In 1895 attorney George B. Selden received a patent for a "road-carriage" he designed but didn't construct. The Selden patent covered all rudimentary gasoline-powered vehicles built since 1879 and manufactured, sold, or used in the United States during a 17-year span. His collaborators, the Association of Licensed Automobile Manufacturers, awarded licenses and collected royalties on automobiles made by other manufacturers until 1903, when the patent was challenged by a coalition of automakers headed by Henry Ford. Historian Goldstone (
Birdmen) argues that Selden was a visionary, one of the first Americans to apply a nascent technology—the internal combustion engine—to a vehicle, and that had Selden acquired the necessary funding and political connections, he almost certainly would have become a preeminent auto magnate.

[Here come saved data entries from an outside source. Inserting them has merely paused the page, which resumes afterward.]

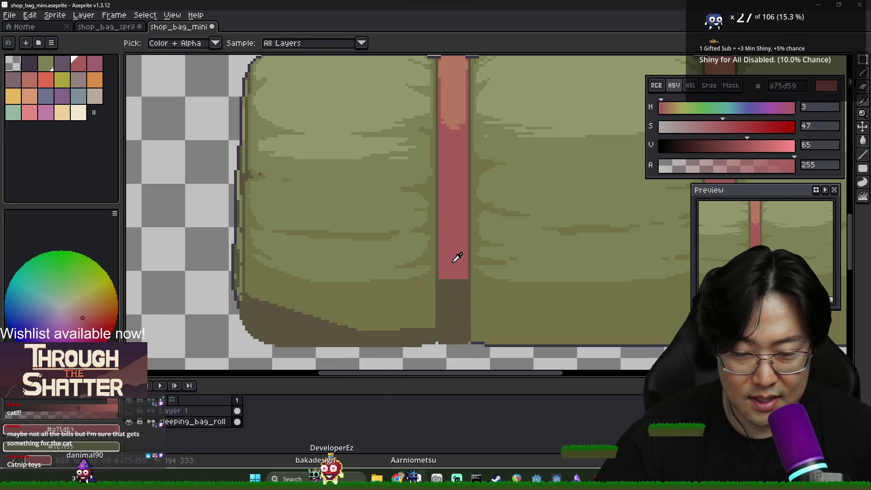
{"action": "scroll", "coordinate": [454, 292], "scroll_direction": "down", "scroll_amount": 1}
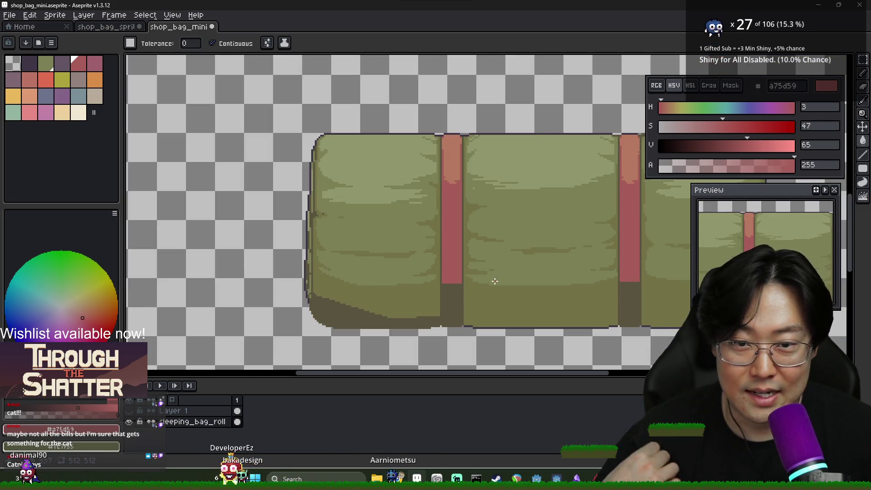
{"action": "scroll", "coordinate": [453, 289], "scroll_direction": "up", "scroll_amount": 1}
{"action": "scroll", "coordinate": [453, 289], "scroll_direction": "down", "scroll_amount": 2}
{"action": "scroll", "coordinate": [451, 291], "scroll_direction": "up", "scroll_amount": 3}
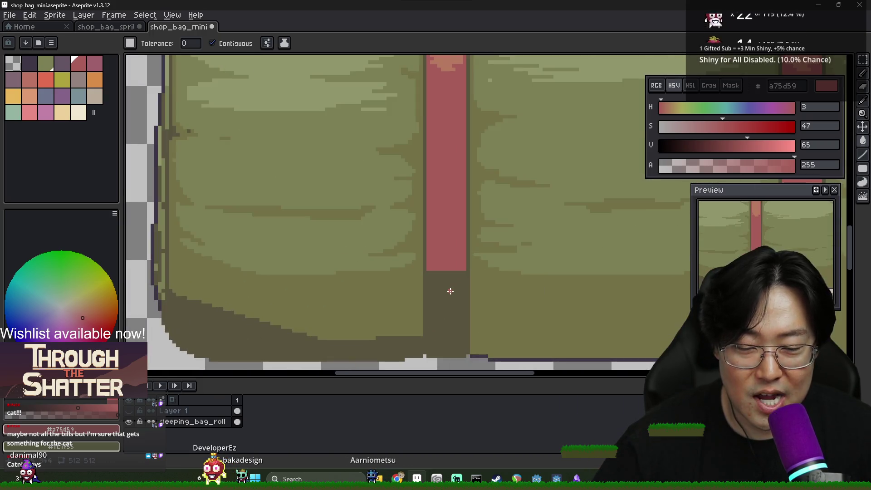
{"action": "scroll", "coordinate": [451, 291], "scroll_direction": "down", "scroll_amount": 3}
{"action": "key", "text": "b"}
{"action": "left_click", "coordinate": [453, 285], "text": "alt"}
{"action": "scroll", "coordinate": [440, 280], "scroll_direction": "up", "scroll_amount": 2}
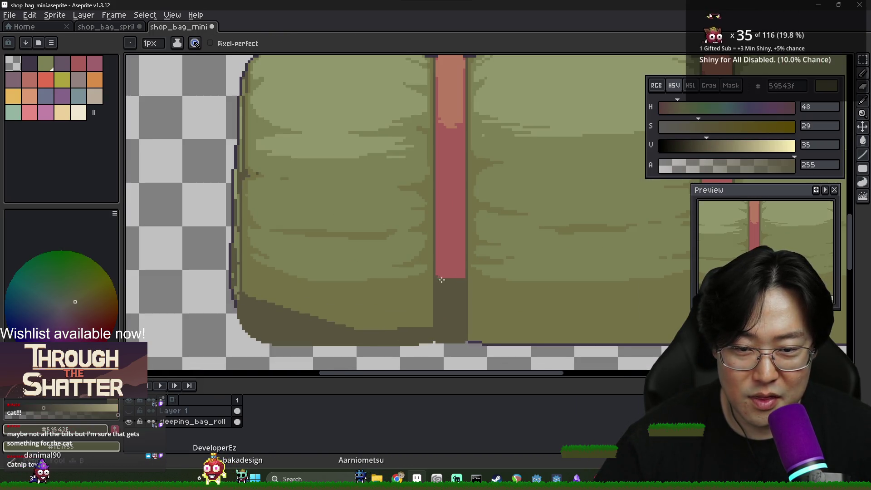
{"action": "scroll", "coordinate": [462, 283], "scroll_direction": "down", "scroll_amount": 3}
{"action": "scroll", "coordinate": [532, 268], "scroll_direction": "up", "scroll_amount": 3}
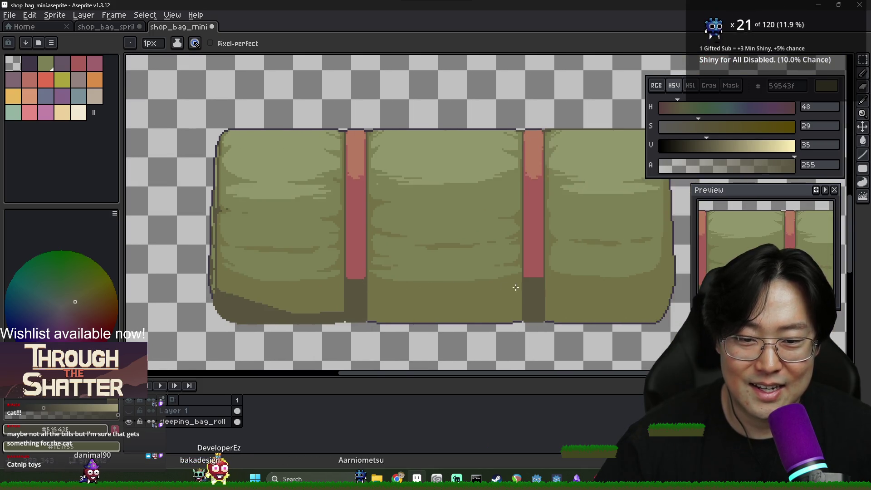
{"action": "left_click", "coordinate": [530, 266]}
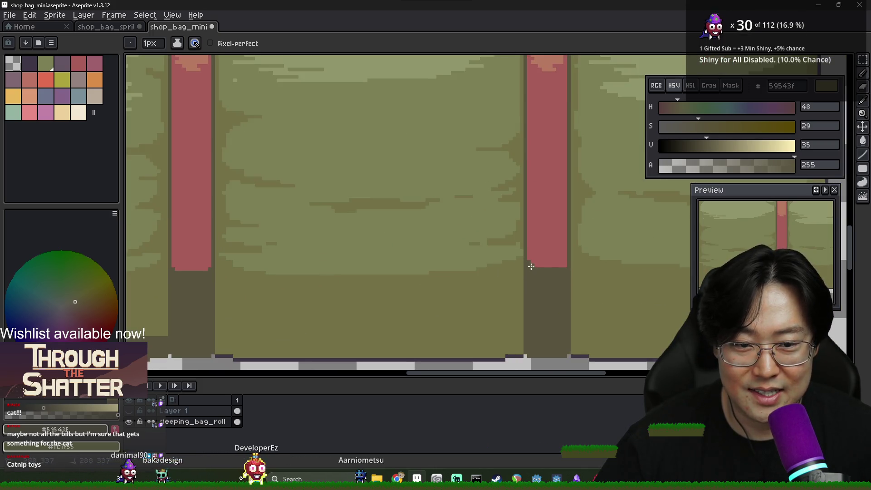
{"action": "left_click", "coordinate": [566, 263]}
Sample the strap red, then the dark brown from the strap's lower part
{"action": "scroll", "coordinate": [566, 263], "scroll_direction": "down", "scroll_amount": 4}
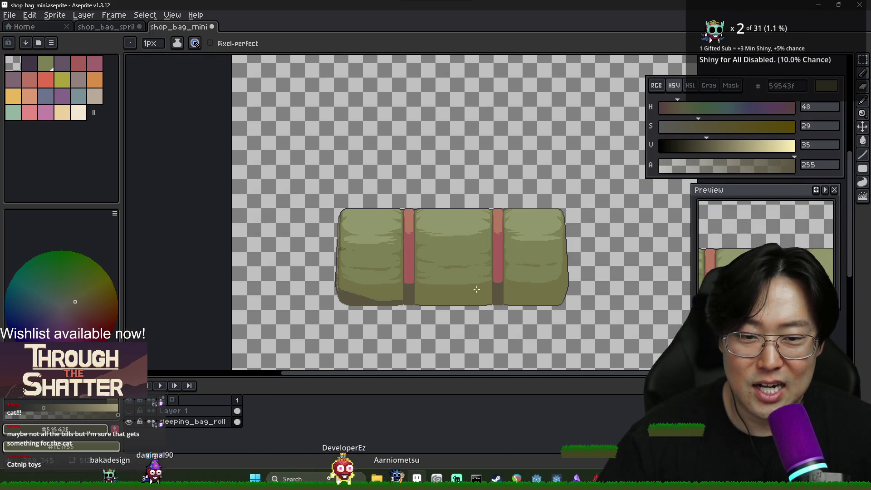
{"action": "scroll", "coordinate": [472, 290], "scroll_direction": "up", "scroll_amount": 4}
{"action": "left_click", "coordinate": [377, 265], "text": "alt"}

Goldstone outlines Ford's eventual legal victory over Selden in 1911; this revisionist work insists that Ford's genius was not inventor but rather as a corporate manager, publicist, and an adapter to the demands of the marketplace. He concludes, "men such as Henry Ford will always be patrolling the fringes eager to convert ideas to cash. And it is that alchemy…that defines the process we call innovation."
VERDICT A splendid dissection of the Selden/Ford patent face-off and its place in automotive historiography, this work will be enjoyed by business, legal, transportation, social, and intellectual historians; general readers; and all libraries.